Although there are a lot of vice presidents, CTOs, and director-level (like BEA's Eric Stahl) tech execs from big IT companies blogging these days, there still aren't too many chief executives or presidents willing to mix it up the way Sun president Jonathan Schwartz first started doing. Of course there's always JBoss CEO Marc Fleury who never minces words and Cape Clear CEO Annrai O'Toole. I'm sure there are others (tip me off at firstname.lastname@example.org). But those are the ones that come to mind right now (my engines are still warming up as I come back from back surgery). Now, comes a new blog from a CxO and this time, it has nothing to do with a Java-related company. VMware president Diane Green has decided to dive into the blogosphere with both feet and, not surprisingly, in her first entry, she took Microsoft to task.
When it comes to virtualizing systems, Microsoft has a few very key moves as of late -- moves that clearly put the heat on VMware. The first of these was when the Redmond-based company announced that certain editions of Vista will include free "express" versions of Microsoft's Virtual PC. Although the licensing details are a bit too stingy for my liking, the express version allows end users to run one virtual machine (in addition to the host OS). The next of these moves was the announcement that Microsoft's Virtual Server would support Linux as a guest OS (see my question: In a world of virtualization, should Windows host Linux or should Linux host Windows?). And then came news that the formerly $99 download of Microsoft's Virtual Server is now free.
VMware apparently saw this coming. To its credit, it pre-empted Microsoft with some freebies of its own. But, despite VMware's ties to EMC (as a wholly-owned subsidiary) and its most excellent partnerships with several system OEMs, Microsoft has one big honkin' channel that can do to VMware what the company has done to several other cottage industries (memory management, disk compression, and now, security): devastate it. Microsoft's non-involvement in Linux gave VMware a distinct advantage. Microsoft did Windows only. XEN (the open source virtualization guys) did Linux only. Meanwhile, VMware goes every which way but loose with a nice range of both host and guest operating system choices (not just Windows and Linux). But now that Microsoft is giving its technology away an supporting Linux as a guest OS on its server product, it's a whole new ball game (even though Windows play host to a Linux guest doesn't sound nearly as attractive as the reverse).

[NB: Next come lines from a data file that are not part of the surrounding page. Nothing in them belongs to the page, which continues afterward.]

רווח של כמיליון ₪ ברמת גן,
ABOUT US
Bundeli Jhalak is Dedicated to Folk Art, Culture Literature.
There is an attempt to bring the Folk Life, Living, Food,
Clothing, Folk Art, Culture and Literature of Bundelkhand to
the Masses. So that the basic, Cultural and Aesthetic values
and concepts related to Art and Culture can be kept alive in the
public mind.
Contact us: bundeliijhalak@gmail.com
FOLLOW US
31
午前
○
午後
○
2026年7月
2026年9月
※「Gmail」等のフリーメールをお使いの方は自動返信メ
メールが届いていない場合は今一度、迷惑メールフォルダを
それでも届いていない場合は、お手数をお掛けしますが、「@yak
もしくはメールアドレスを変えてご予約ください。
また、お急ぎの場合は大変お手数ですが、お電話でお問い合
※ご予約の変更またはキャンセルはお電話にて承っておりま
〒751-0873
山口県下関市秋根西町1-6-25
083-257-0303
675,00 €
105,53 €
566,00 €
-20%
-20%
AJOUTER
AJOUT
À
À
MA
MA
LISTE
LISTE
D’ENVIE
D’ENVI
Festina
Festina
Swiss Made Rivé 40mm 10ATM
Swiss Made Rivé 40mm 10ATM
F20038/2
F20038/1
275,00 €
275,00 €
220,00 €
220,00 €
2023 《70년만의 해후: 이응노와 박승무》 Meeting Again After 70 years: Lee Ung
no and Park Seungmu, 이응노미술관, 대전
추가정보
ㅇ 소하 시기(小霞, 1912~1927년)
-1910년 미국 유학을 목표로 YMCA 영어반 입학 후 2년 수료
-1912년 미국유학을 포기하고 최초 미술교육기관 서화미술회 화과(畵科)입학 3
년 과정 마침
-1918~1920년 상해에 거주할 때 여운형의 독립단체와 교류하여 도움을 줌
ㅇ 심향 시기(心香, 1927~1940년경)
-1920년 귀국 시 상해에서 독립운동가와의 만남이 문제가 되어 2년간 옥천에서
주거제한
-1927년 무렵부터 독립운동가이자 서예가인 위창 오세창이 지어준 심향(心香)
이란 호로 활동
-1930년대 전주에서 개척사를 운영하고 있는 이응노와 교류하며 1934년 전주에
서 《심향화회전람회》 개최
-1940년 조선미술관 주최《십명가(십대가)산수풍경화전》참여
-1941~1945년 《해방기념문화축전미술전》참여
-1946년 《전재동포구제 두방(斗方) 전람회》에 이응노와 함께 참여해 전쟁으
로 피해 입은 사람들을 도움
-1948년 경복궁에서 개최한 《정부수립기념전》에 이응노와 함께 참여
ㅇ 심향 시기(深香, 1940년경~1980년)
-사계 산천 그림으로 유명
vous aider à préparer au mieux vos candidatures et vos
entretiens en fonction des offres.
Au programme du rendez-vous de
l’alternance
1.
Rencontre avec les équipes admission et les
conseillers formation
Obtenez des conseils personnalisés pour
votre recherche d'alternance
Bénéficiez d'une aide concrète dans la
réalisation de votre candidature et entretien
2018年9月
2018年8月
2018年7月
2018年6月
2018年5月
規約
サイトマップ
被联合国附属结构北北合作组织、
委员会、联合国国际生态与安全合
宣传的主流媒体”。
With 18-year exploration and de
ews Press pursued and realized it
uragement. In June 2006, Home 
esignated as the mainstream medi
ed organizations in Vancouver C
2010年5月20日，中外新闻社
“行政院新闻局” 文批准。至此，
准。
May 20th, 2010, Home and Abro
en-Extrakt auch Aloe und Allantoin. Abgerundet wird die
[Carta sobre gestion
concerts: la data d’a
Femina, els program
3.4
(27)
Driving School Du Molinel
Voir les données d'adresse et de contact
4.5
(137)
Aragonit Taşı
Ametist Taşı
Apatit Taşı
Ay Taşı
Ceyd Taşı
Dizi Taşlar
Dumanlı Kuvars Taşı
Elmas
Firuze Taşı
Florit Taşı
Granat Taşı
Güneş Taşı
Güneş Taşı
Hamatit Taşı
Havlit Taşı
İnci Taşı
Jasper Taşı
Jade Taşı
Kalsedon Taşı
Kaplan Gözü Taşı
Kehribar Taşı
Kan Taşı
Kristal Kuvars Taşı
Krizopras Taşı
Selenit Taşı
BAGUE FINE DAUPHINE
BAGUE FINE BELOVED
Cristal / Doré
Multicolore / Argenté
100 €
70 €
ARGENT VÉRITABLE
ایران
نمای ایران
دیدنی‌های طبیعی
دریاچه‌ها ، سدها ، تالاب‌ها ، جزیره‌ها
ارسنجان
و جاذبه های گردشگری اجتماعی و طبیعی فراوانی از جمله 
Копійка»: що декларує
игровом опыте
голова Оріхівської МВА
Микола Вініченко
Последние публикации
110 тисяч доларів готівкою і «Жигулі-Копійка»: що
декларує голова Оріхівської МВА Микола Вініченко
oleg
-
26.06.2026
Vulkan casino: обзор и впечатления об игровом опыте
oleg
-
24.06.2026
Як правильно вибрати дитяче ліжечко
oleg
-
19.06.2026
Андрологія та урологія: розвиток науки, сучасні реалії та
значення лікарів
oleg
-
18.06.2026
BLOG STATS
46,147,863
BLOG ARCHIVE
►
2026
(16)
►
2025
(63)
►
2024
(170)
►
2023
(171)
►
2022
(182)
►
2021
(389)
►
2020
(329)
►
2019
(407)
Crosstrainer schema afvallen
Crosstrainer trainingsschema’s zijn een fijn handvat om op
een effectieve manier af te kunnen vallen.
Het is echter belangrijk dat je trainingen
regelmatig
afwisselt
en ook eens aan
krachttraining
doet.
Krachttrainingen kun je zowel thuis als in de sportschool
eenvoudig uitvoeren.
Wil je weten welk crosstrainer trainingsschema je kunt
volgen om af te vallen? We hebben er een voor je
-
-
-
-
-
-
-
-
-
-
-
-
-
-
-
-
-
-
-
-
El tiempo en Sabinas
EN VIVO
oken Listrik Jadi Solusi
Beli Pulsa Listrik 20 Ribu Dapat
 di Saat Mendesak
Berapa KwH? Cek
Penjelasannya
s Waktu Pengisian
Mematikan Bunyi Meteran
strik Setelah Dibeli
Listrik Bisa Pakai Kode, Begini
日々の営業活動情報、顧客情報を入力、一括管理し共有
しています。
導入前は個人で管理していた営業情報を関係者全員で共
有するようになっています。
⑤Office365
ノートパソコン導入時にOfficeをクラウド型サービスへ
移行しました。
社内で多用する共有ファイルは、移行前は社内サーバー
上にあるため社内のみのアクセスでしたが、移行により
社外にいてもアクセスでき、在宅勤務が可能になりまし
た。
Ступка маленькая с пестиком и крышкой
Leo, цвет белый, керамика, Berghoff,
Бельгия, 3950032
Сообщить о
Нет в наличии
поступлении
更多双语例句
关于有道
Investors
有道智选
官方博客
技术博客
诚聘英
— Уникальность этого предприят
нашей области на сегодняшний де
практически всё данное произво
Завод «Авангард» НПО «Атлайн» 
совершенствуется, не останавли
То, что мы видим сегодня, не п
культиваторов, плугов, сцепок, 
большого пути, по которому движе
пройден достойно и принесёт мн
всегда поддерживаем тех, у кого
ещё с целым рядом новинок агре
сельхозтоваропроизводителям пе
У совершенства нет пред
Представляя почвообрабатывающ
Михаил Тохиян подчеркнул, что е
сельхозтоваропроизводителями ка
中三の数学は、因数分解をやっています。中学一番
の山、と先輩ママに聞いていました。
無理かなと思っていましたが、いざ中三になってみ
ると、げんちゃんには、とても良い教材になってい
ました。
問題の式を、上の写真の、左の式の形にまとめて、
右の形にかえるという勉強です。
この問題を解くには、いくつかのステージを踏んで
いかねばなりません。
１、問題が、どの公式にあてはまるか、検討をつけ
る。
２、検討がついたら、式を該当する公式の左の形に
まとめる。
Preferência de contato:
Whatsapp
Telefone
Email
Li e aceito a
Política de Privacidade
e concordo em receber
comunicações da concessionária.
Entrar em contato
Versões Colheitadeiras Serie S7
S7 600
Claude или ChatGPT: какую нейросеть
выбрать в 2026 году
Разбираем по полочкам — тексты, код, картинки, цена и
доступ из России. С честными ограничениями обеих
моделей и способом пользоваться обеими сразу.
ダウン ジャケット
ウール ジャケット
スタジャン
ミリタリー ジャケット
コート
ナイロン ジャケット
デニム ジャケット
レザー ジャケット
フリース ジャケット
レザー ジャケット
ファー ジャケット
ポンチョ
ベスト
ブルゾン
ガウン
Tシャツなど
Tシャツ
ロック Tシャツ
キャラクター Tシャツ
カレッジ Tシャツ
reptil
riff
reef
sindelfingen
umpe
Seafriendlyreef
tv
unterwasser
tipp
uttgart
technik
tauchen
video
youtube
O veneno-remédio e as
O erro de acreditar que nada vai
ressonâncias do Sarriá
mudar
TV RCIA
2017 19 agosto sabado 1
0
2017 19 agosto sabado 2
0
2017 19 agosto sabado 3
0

So, now, Diane Green has to really make her case and if you read her blog, you can see that she's playing the standards card the hardest. Wrote Green:
The disk format of a virtual machine and the libraries that use that format will define how people provision, patch, recover, and otherwise manipulate their virtual machines. Microsoft is today pushing a standard called VHD that has a Microsoft license as a requirement for full access. VMware has offered a specification, VMDK, that is freely available and has no license requirement.
I've been following virtualization technologies pretty closely. But this little intellectual property snafu had so far escaped my radar. The best discussion I've seen so far (one that covers Microsoft, VMware, and XEN) is here. From the looks of things (please correct me if I'm wrong here), even though VMware has made its technology freely available (no license requirement), that itself apparently hasn't established VMDK as the de facto standard since XEN doesn't natively use VMDK. All this said, I'm a huge fan of VMware and use it every day on one of my notebooks. But its clear that the company isn't going to so easily dominate the virtualization market the way it has for so many years. If that sort of stiffening of the competition is what it takes for presidents to start blogging, then maybe we'll see some more tech execs jumped into the fray (sooner rather than later).